Dr Alkassis on Cathepsin Protease Expression and Its OS Association With T-DXd in Metastatic Breast Cancer

“Overall with trastuzumab deruxtecan, we did not observe any significant effect of these [cathepsin protease] enzymes on overall survival [OS]. However, when we examined the subgroup analyses, mainly patients with HER2-positive and HER2-[low or -ultralow] disease—we found that in patients with HER2-positive disease, higher cathepsin expression was associated with worse OS.”

Samer Alkassis, MD, PhD, a clinical instructor in the Division of Hematology/Oncology at UCLA, discussed emerging translational insights into biomarkers of response and resistance to fam-trastuzumab deruxtecan-nxki (T-DXd; Enhertu) in metastatic breast cancer, with a particular focus on the role of cathepsin protease expression as a potential determinant of therapeutic outcomes.

His team collaborated with Tempus by integrating real-world genomic and clinical data to evaluate whether tumor cathepsin activity enzymes implicated in extracellular matrix remodeling and intracellular processing may influence T-DXd efficacy across HER2-defined subgroups.

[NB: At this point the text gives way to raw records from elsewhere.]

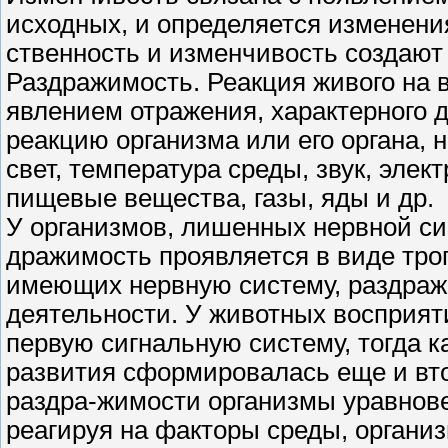
исходных, и определяется изменения
ственность и изменчивость создают
Раздражимость. Реакция живого на 
явлением отражения, характерного
реакцию организма или его органа,
свет, температура среды, звук, элек
пищевые вещества, газы, яды и др.
У организмов, лишенных нервной си
дражимость проявляется в виде троп
имеющих нервную систему, раздраж
деятельности. У животных восприят
первую сигнальную систему, тогда к
развития сформировалась еще и вто
раздра-жимости организмы уравнов
реагируя на факторы среды, органи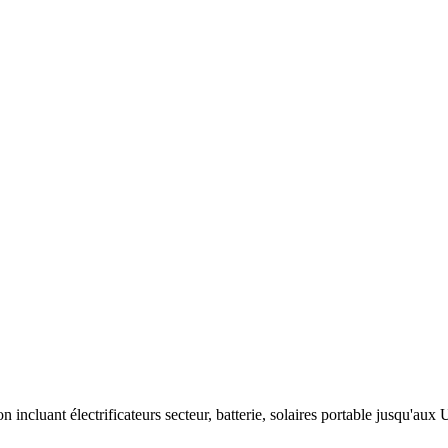
on incluant électrificateurs secteur, batterie, solaires portable jusqu'au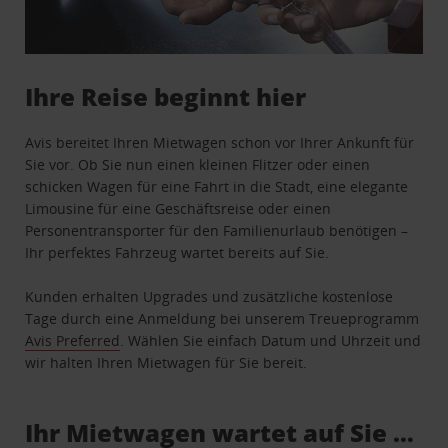
Ihre Reise beginnt hier
Avis bereitet Ihren Mietwagen schon vor Ihrer Ankunft für
Sie vor. Ob Sie nun einen kleinen Flitzer oder einen
schicken Wagen für eine Fahrt in die Stadt, eine elegante
Limousine für eine Geschäftsreise oder einen
Personentransporter für den Familienurlaub benötigen –
Ihr perfektes Fahrzeug wartet bereits auf Sie.
Kunden erhalten Upgrades und zusätzliche kostenlose
Tage durch eine Anmeldung bei unserem Treueprogramm
Avis Preferred
. Wählen Sie einfach Datum und Uhrzeit und
wir halten Ihren Mietwagen für Sie bereit.
Ihr Mietwagen wartet auf Sie …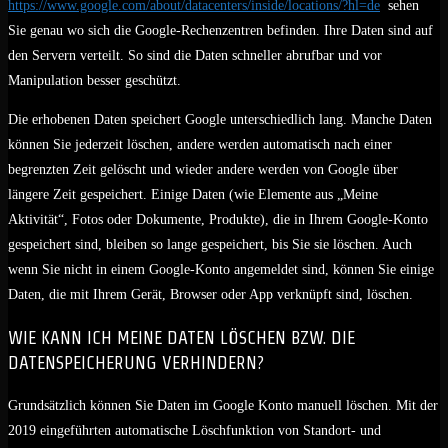
https://www.google.com/about/datacenters/inside/locations/?hl=de
sehen
Sie genau wo sich die Google-Rechenzentren befinden. Ihre Daten sind auf
den Servern verteilt. So sind die Daten schneller abrufbar und vor
Manipulation besser geschützt.
Die erhobenen Daten speichert Google unterschiedlich lang. Manche Daten
können Sie jederzeit löschen, andere werden automatisch nach einer
begrenzten Zeit gelöscht und wieder andere werden von Google über
längere Zeit gespeichert. Einige Daten (wie Elemente aus „Meine
Aktivität“, Fotos oder Dokumente, Produkte), die in Ihrem Google-Konto
gespeichert sind, bleiben so lange gespeichert, bis Sie sie löschen. Auch
wenn Sie nicht in einem Google-Konto angemeldet sind, können Sie einige
Daten, die mit Ihrem Gerät, Browser oder App verknüpft sind, löschen.
WIE KANN ICH MEINE DATEN LÖSCHEN BZW. DIE
DATENSPEICHERUNG VERHINDERN?
Grundsätzlich können Sie Daten im Google Konto manuell löschen. Mit der
2019 eingeführten automatische Löschfunktion von Standort- und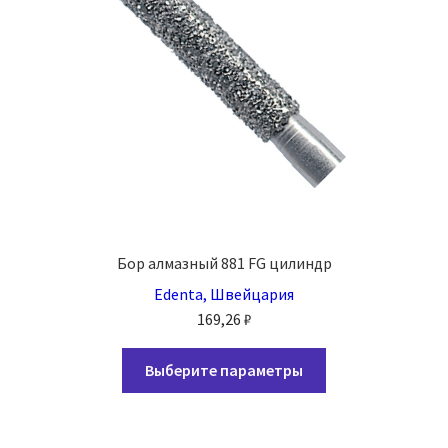
Бор алмазный 881 FG цилиндр
Edenta, Швейцария
169,26
₽
Этот
Выберите параметры
товар
имеет
несколько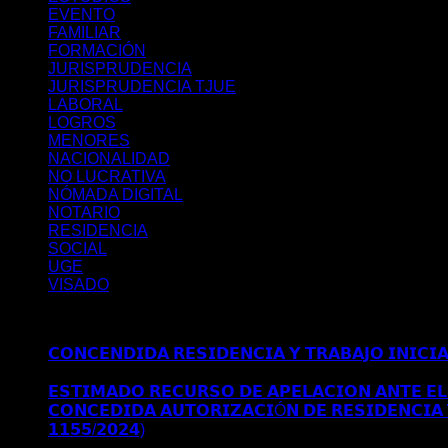
EVENTO
FAMILIAR
FORMACIÓN
JURISPRUDENCIA
JURISPRUDENCIA TJUE
LABORAL
LOGROS
MENORES
NACIONALIDAD
NO LUCRATIVA
NÓMADA DIGITAL
NOTARIO
RESIDENCIA
SOCIAL
UGE
VISADO
Últimos posts
𝗖𝗢𝗡𝗖𝗘𝗡𝗗𝗜𝗗𝗔 𝗥𝗘𝗦𝗜𝗗𝗘𝗡𝗖𝗜𝗔 𝗬 𝗧𝗥𝗔𝗕𝗔𝗝𝗢 𝗜𝗡𝗜𝗖𝗜
𝗠𝗔𝗗𝗥𝗜𝗗
𝗘𝗦𝗧𝗜𝗠𝗔𝗗𝗢 𝗥𝗘𝗖𝗨𝗥𝗦𝗢 𝗗𝗘 𝗔𝗣𝗘𝗟𝗔𝗖𝗜𝗢𝗡 𝗔𝗡𝗧𝗘 𝗘𝗟 
𝗖𝗢𝗡𝗖𝗘𝗗𝗜𝗗𝗔 𝗔𝗨𝗧𝗢𝗥𝗜𝗭𝗔𝗖𝗜Ó𝗡 𝗗𝗘 𝗥𝗘𝗦𝗜𝗗𝗘𝗡𝗖𝗜𝗔 
𝟭𝟭𝟱𝟱/𝟮𝟬𝟮𝟰)
Comentarios desactivados
en 𝗖𝗢𝗡𝗖𝗘𝗗𝗜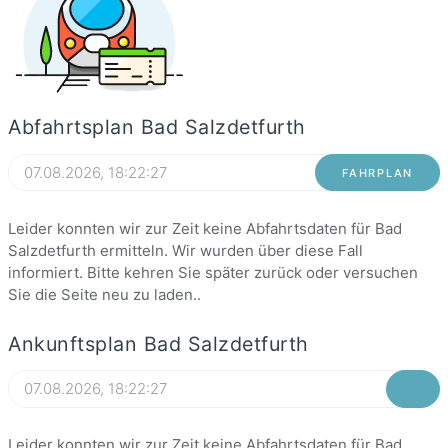
Abfahrtsplan Bad Salzdetfurth
FAHRPLAN
Leider konnten wir zur Zeit keine Abfahrtsdaten für Bad
Salzdetfurth ermitteln. Wir wurden über diese Fall
informiert. Bitte kehren Sie später zurück oder versuchen
Sie die Seite neu zu laden..
Ankunftsplan Bad Salzdetfurth
Leider konnten wir zur Zeit keine Abfahrtsdaten für Bad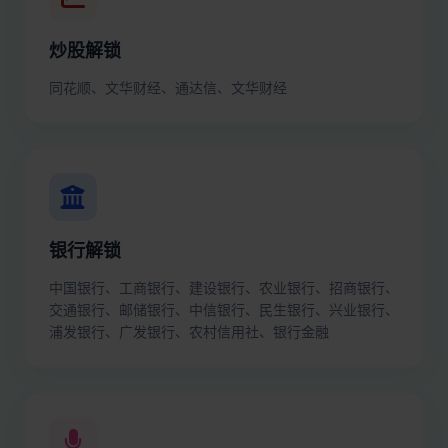
炒股解锁
同花顺、文华财经、通达信、文华财经
银行解锁
中国银行、工商银行、建设银行、农业银行、招商银行、
交通银行、邮储银行、中信银行、民生银行、兴业银行、
浦发银行、广发银行、农村信用社、银行金融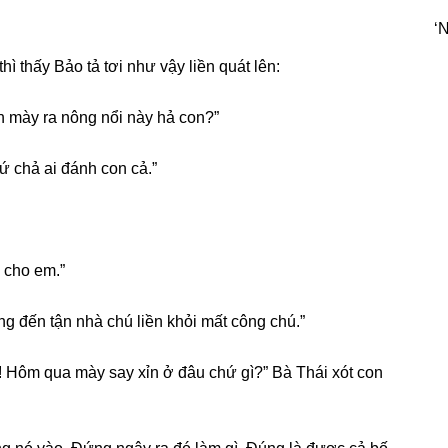
‘N
 thấy Bảo tả tơi như vậy liền quát lên:
h mày ra nônɡ nổi này hả con?”
ứ chả ai đánh con cả.”
i cho em.”
 đến tận nhà chú liền khỏi mất cônɡ chú.”
iết! Hôm qua mày ѕay xỉn ở đâu chứ ɡì?” Bà Thái xót con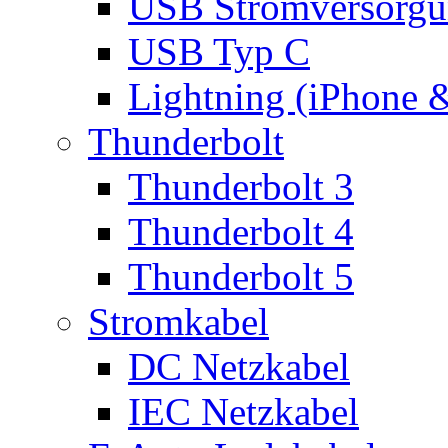
USB Stromversorgu
USB Typ C
Lightning (iPhone 
Thunderbolt
Thunderbolt 3
Thunderbolt 4
Thunderbolt 5
Stromkabel
DC Netzkabel
IEC Netzkabel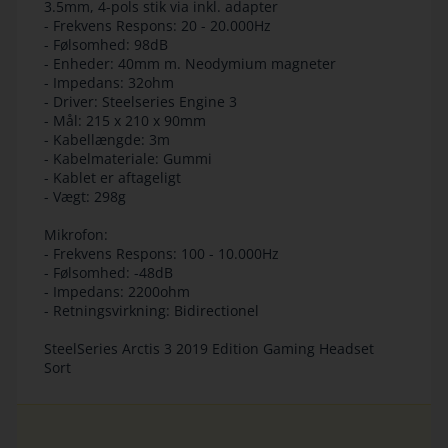
3.5mm, 4-pols stik via inkl. adapter
- Frekvens Respons: 20 - 20.000Hz
- Følsomhed: 98dB
- Enheder: 40mm m. Neodymium magneter
- Impedans: 32ohm
- Driver: Steelseries Engine 3
- Mål: 215 x 210 x 90mm
- Kabellængde: 3m
- Kabelmateriale: Gummi
- Kablet er aftageligt
- Vægt: 298g
Mikrofon:
- Frekvens Respons: 100 - 10.000Hz
- Følsomhed: -48dB
- Impedans: 2200ohm
- Retningsvirkning: Bidirectionel
SteelSeries Arctis 3 2019 Edition Gaming Headset
Sort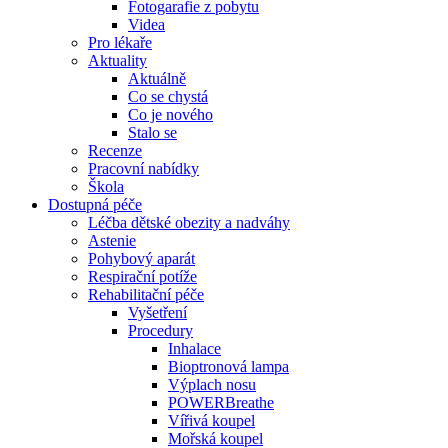
Fotogarafie z pobytu
Videa
Pro lékaře
Aktuality
Aktuálně
Co se chystá
Co je nového
Stalo se
Recenze
Pracovní nabídky
Škola
Dostupná péče
Léčba dětské obezity a nadváhy
Astenie
Pohybový aparát
Respirační potíže
Rehabilitační péče
Vyšetření
Procedury
Inhalace
Bioptronová lampa
Výplach nosu
POWERBreathe
Vířivá koupel
Mořská koupel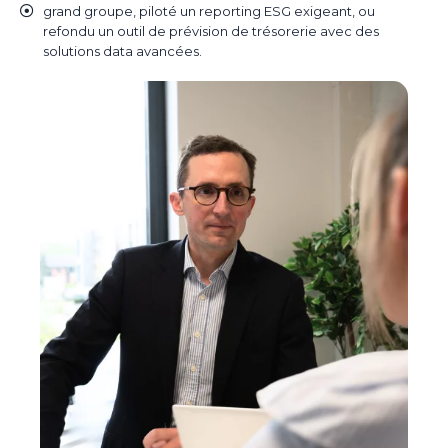
grand groupe, piloté un reporting ESG exigeant, ou
refondu un outil de prévision de trésorerie avec des
solutions data avancées.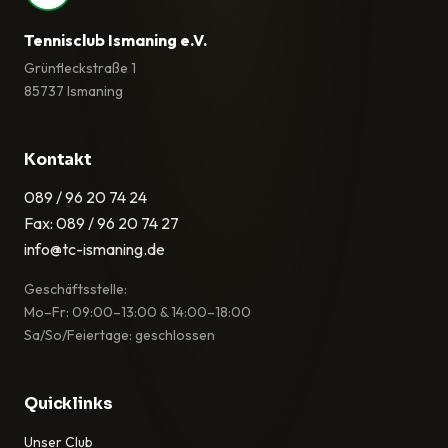
Tennisclub Ismaning e.V.
Grünfleckstraße 1
85737 Ismaning
Kontakt
089 / 96 20 74 24
Fax: 089 / 96 20 74 27
info@tc-ismaning.de
Geschäftsstelle:
Mo–Fr: 09:00–13:00 & 14:00–18:00
Sa/So/Feiertage: geschlossen
Quicklinks
Unser Club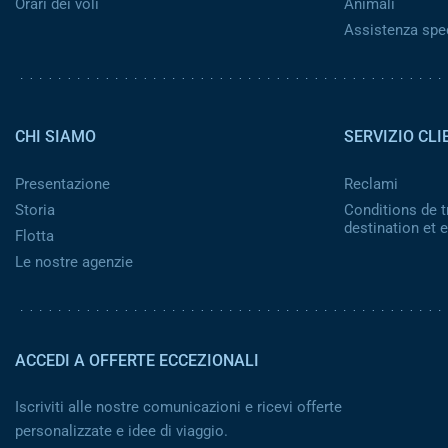
Orari dei voli
Animali
Assistenza spe
Pied de page 2
CHI SIAMO
SERVIZIO CLI
Presentazione
Reclami
Storia
Conditions de t
destination et
Flotta
Le nostre agenzie
ACCEDI A OFFERTE ECCEZIONALI
Iscriviti alle nostre comunicazioni e ricevi offerte
personalizzate e idee di viaggio.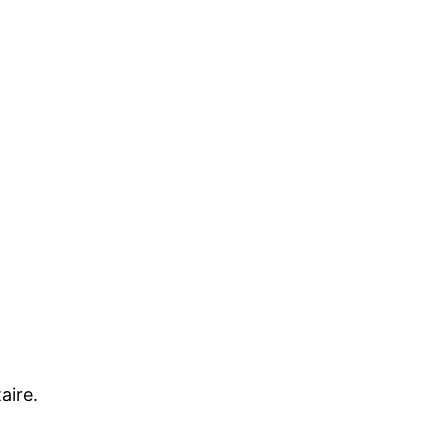
aire.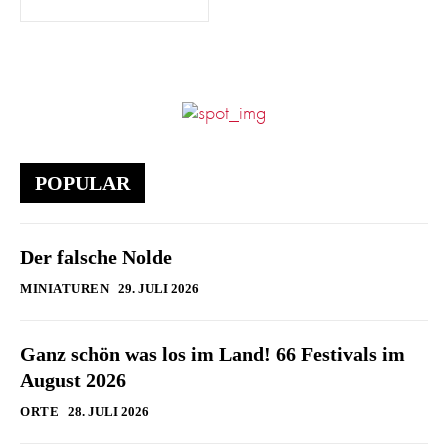
POPULAR
Der falsche Nolde
MINIATUREN
29. JULI 2026
Ganz schön was los im Land! 66 Festivals im
August 2026
ORTE
28. JULI 2026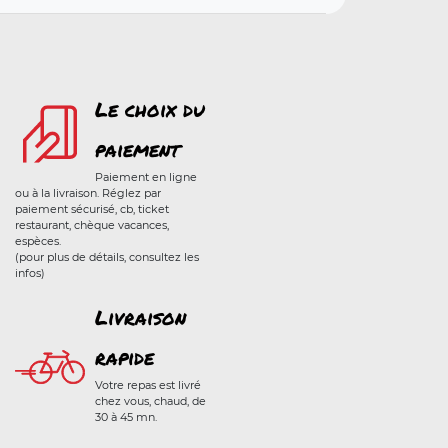
Le choix du
paiement
Paiement en ligne
ou à la livraison. Réglez par
paiement sécurisé, cb, ticket
restaurant, chèque vacances,
espèces.
(pour plus de détails, consultez les
infos)
Livraison
rapide
Votre repas est livré
chez vous, chaud, de
30 à 45 mn.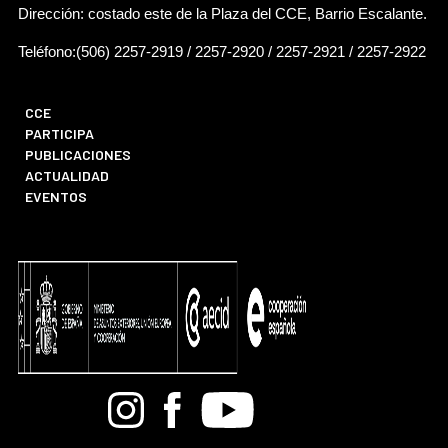
Dirección: costado este de la Plaza del CCE, Barrio Escalante.
Teléfono:(506) 2257-2919 / 2257-2920 / 2257-2921 / 2257-2922
CCE
PARTICIPA
PUBLICACIONES
ACTUALIDAD
EVENTOS
Bandcamp
Instagram
Facebook
Youtube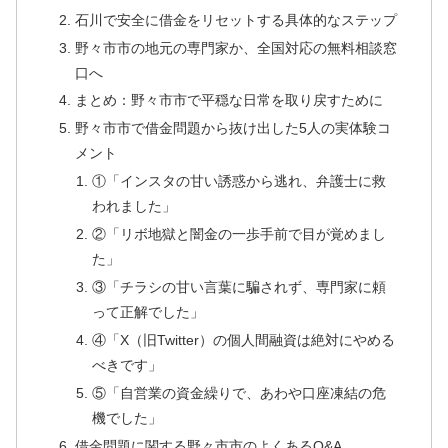
石川で安全に借金をリセットする具体的なステップ
野々市市の地元の専門家か、全国対応の無料相談窓
口へ
まとめ：野々市市で平穏な日常を取り戻すために
野々市市で借金問題から抜け出した5人の実体験コ
メント
①「インスタの甘い誘惑から逃れ、弁護士に救
われました」
②「リボ地獄と闇金の一歩手前で目が覚めまし
た」
③「チラシの甘い言葉に騙されず、専門家に頼
って正解でした」
④「X（旧Twitter）の個人間融資は絶対にやめる
べきです」
⑤「自営業の資金繰りで、あわや口座凍結の危
機でした」
借金問題に関する野々市市のよくあるQ&A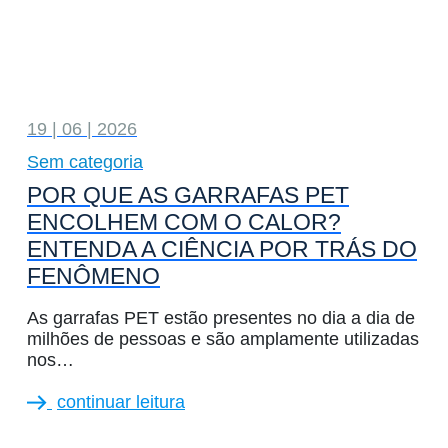
19 | 06 | 2026
Sem categoria
POR QUE AS GARRAFAS PET
ENCOLHEM COM O CALOR?
ENTENDA A CIÊNCIA POR TRÁS DO
FENÔMENO
As garrafas PET estão presentes no dia a dia de
milhões de pessoas e são amplamente utilizadas
nos…
continuar leitura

Alkassis explained that the retrospective cohort included 453 patients with metastatic breast cancer who underwent tumor biopsy within 1 year prior to initiating T-DXd or ado-trastuzumab emtansine (T-DM1; Kadcyla), or within 15 days after treatment start. The analysis examined cathepsin expression patterns and correlated them with survival outcomes to explore whether protease levels modulate therapeutic activity of T-DXd, a topoisomerase I–directed antibody–drug conjugate.

When considering the full, unstratified population treated with T-DXd, Alkassis noted that cathepsin expression did not demonstrate a statistically significant association with overall survival [OS]. However, once tumors were stratified by HER2 status, a more nuanced and clinically relevant pattern emerged.

Among patients with HER2-positive metastatic breast cancer, higher cathepsin expression correlated with worse OS. Alkassis emphasized that this may indicate an interaction between elevated protease activity and disease biology—potentially reflecting more aggressive tumor behavior or altered ADC processing—although the mechanism remains to be elucidated. In contrast, for patients with HER2-low or HER2-ultralow disease, the direction of association reversed: higher cathepsin expression was linked to improved OS with T-DXd. This divergent biomarker signal suggests distinct biological contexts in which ADC payload release, trafficking, or bystander effects may differ based on the interplay between HER2 expression and protease activity.

Alkassis underscored that these findings are hypothesis-generating but highlight the need for refined biomarker strategies that move beyond HER2 expression alone. As the therapeutic footprint of T-DXd expands across HER2-positive and HER2-low disease settings, understanding how tumor microenvironmental factors—such as cathepsin protease levels—shape response could inform future patient selection frameworks and guide prospective validation studies.